- WHAT TO PRODUCE
Copy out the passage on the blood vessels of the liver below, word for word and in full.

- PASSAGE FOR REVIEW
◆ ◆ ◆ ◆ ◆

The liver has 3 vessels associated with it: the hepatic artery, the portal vein and the hepatic veins. The hepatic artery, one of the trifurcating branches of the celiac axis, supplies arterial blood to the substance of the liver.

The hepatic artery varied in the origin, the caliber, number and the distribution of its main branches. The typical common hepatic artery divides into a right, a middle (to the quadrate lobe) and a left branch.To shut off completely the arterial blood supply to the liver would be fatal, but a collateral anastomosis exists. In recent years opinions have been divided as to whether or not necrosis will result in man from ligation of a common, a right or a left hepatic artery. Viability of the liver may be explained by the following: (1) If the common hepatic artery is ligated, hepatic circulation is maintained in a ratio of 1 to 8 because the right artery may arise from the superior mesenteric artery. (2) If the right or the left hepatic artery is ligated, the corresponding lobe does not of necessity necrose. This is explained by the fact that the larger branches of the right and the left hepatic arteries (precapillaries) anastomose with each other in the fissure of the liver. (3) If the hepatic artery is obstructed gradually on the aortic side of the right gastric artery, circulation may be maintained by the anastomosis of the right and the left gastric arteries. Hence, it must be accepted that the effects of ligation of the so-called “normal” hepatic artery would differ at various levels

Veins. The portal vein also brings a great quantity of blood to the liver. This vessel is formed between the head and the neck of the pancreas by the union of the splenic, the superior mesenteric and the inferior mesenteric veins. It forms a rather thick vessel, which measures about 7 1/2 cm. in length. At the porta hepatis it divides into right and left branches. If the portal vein is obstructed by either intrahepatic or extrahepatic causes, the portal blood is shunted to the systemic veins where the 2 systems meet. This collateral circulation has been referred to as the accessory portal system. The hepatic veins carry blood from the liver to the inferior vena cava. Some of these veins are small and open into the vena cava at various points; however, the chief hepatic veins are a left and a right, coming respectively from the right and the left liver lobes. They enter the inferior vena cava immediately before it leaves the liver.

◆ ◆ ◆ ◆ ◆

(Dataset entries)

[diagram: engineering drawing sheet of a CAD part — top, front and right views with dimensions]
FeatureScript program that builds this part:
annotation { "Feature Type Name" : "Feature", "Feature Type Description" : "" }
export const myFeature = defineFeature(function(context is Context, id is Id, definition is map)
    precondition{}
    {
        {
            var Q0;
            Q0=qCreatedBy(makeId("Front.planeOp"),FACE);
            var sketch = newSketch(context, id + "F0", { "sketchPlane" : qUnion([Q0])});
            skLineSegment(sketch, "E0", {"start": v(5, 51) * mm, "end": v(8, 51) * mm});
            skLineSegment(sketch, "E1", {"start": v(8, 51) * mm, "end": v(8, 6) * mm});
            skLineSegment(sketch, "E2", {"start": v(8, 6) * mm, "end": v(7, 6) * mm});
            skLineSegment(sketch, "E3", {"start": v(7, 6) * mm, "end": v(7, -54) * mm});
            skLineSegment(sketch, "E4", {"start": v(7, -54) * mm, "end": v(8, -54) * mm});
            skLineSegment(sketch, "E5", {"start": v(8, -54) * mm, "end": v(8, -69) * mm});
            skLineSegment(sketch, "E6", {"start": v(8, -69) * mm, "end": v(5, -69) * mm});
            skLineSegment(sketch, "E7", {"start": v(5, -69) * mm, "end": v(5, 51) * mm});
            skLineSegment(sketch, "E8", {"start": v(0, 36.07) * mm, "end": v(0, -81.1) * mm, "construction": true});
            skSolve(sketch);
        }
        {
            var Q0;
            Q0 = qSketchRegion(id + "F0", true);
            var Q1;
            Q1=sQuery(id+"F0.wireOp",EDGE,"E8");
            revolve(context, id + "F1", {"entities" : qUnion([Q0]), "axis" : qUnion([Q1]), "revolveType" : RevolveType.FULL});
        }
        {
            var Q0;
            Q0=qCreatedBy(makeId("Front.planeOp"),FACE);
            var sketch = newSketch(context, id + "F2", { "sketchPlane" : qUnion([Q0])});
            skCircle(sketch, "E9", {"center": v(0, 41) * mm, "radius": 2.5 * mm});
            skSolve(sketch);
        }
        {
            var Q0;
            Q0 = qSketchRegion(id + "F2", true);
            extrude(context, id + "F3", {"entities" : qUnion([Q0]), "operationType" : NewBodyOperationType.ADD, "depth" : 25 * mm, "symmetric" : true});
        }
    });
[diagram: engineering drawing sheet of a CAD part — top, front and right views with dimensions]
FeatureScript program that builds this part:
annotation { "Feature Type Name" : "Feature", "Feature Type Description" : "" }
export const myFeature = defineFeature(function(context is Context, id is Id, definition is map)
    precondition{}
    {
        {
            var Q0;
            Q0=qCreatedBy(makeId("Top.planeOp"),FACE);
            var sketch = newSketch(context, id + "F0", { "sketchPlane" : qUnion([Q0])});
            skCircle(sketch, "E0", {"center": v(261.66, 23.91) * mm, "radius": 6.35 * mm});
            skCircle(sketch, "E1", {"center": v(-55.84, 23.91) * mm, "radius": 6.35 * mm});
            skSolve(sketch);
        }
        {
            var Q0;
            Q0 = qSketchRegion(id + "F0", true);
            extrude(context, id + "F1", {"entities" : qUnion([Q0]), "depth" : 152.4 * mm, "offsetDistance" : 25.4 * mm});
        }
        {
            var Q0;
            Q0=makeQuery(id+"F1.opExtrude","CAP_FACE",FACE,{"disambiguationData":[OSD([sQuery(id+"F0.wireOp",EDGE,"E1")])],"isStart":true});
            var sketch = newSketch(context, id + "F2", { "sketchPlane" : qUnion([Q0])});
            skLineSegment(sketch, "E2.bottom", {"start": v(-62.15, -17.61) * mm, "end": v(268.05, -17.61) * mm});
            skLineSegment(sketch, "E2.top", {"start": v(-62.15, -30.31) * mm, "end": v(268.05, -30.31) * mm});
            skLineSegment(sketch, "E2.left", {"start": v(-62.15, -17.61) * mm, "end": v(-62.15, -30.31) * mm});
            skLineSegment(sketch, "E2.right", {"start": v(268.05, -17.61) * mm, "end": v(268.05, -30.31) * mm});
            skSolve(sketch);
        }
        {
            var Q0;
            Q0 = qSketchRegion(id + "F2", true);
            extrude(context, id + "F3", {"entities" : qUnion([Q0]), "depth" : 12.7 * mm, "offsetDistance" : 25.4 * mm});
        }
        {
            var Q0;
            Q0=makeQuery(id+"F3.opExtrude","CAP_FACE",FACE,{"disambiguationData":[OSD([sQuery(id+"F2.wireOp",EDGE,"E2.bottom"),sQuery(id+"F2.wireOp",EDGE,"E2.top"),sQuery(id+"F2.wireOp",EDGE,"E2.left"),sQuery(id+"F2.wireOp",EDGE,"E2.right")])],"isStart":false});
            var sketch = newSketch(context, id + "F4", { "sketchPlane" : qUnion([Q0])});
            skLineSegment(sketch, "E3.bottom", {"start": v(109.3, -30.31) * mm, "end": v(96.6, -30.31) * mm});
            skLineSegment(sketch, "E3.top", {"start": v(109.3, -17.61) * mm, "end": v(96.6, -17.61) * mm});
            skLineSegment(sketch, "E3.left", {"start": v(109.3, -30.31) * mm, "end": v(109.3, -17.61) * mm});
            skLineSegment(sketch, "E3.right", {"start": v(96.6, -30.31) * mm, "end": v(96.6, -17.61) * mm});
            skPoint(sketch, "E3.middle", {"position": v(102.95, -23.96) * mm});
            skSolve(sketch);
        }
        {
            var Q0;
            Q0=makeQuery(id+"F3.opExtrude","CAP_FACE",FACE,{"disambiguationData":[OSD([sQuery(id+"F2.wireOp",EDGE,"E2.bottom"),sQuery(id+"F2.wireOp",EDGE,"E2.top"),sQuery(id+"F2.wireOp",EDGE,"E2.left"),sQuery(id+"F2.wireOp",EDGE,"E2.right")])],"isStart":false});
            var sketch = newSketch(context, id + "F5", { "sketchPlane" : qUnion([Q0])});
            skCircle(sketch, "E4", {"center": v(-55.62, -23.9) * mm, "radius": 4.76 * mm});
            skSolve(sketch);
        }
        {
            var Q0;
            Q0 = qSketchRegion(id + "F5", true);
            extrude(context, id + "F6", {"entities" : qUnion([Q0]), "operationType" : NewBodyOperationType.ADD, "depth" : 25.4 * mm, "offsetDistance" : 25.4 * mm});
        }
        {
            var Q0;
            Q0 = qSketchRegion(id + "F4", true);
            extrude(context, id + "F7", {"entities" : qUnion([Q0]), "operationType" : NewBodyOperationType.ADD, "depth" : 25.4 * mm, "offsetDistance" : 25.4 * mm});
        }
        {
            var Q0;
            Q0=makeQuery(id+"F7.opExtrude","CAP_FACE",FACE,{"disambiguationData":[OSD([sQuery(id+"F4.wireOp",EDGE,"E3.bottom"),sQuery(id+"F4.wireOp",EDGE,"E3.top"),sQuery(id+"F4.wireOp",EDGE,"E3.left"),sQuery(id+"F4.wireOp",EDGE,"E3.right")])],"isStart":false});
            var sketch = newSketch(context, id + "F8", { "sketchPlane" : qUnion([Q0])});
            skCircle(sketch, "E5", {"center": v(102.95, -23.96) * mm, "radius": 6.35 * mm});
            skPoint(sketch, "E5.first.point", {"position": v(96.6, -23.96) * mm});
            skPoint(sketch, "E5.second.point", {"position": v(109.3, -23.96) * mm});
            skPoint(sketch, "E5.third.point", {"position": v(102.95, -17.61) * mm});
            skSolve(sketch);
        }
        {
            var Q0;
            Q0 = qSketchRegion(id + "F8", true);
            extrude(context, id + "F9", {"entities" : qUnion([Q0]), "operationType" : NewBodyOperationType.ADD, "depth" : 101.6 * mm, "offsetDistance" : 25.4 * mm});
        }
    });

◆ ◆ ◆ ◆ ◆

- ANSWER TO THE EXERCISE
The liver has 3 vessels associated with it: the hepatic artery, the portal vein and the hepatic veins. The hepatic artery, one of the trifurcating branches of the celiac axis, supplies arterial blood to the substance of the liver.

The hepatic artery varied in the origin, the caliber, number and the distribution of its main branches. The typical common hepatic artery divides into a right, a middle (to the quadrate lobe) and a left branch.To shut off completely the arterial blood supply to the liver would be fatal, but a collateral anastomosis exists. In recent years opinions have been divided as to whether or not necrosis will result in man from ligation of a common, a right or a left hepatic artery. Viability of the liver may be explained by the following: (1) If the common hepatic artery is ligated, hepatic circulation is maintained in a ratio of 1 to 8 because the right artery may arise from the superior mesenteric artery. (2) If the right or the left hepatic artery is ligated, the corresponding lobe does not of necessity necrose. This is explained by the fact that the larger branches of the right and the left hepatic arteries (precapillaries) anastomose with each other in the fissure of the liver. (3) If the hepatic artery is obstructed gradually on the aortic side of the right gastric artery, circulation may be maintained by the anastomosis of the right and the left gastric arteries. Hence, it must be accepted that the effects of ligation of the so-called “normal” hepatic artery would differ at various levels

Veins. The portal vein also brings a great quantity of blood to the liver. This vessel is formed between the head and the neck of the pancreas by the union of the splenic, the superior mesenteric and the inferior mesenteric veins. It forms a rather thick vessel, which measures about 7 1/2 cm. in length. At the porta hepatis it divides into right and left branches. If the portal vein is obstructed by either intrahepatic or extrahepatic causes, the portal blood is shunted to the systemic veins where the 2 systems meet. This collateral circulation has been referred to as the accessory portal system. The hepatic veins carry blood from the liver to the inferior vena cava. Some of these veins are small and open into the vena cava at various points; however, the chief hepatic veins are a left and a right, coming respectively from the right and the left liver lobes. They enter the inferior vena cava immediately before it leaves the liver.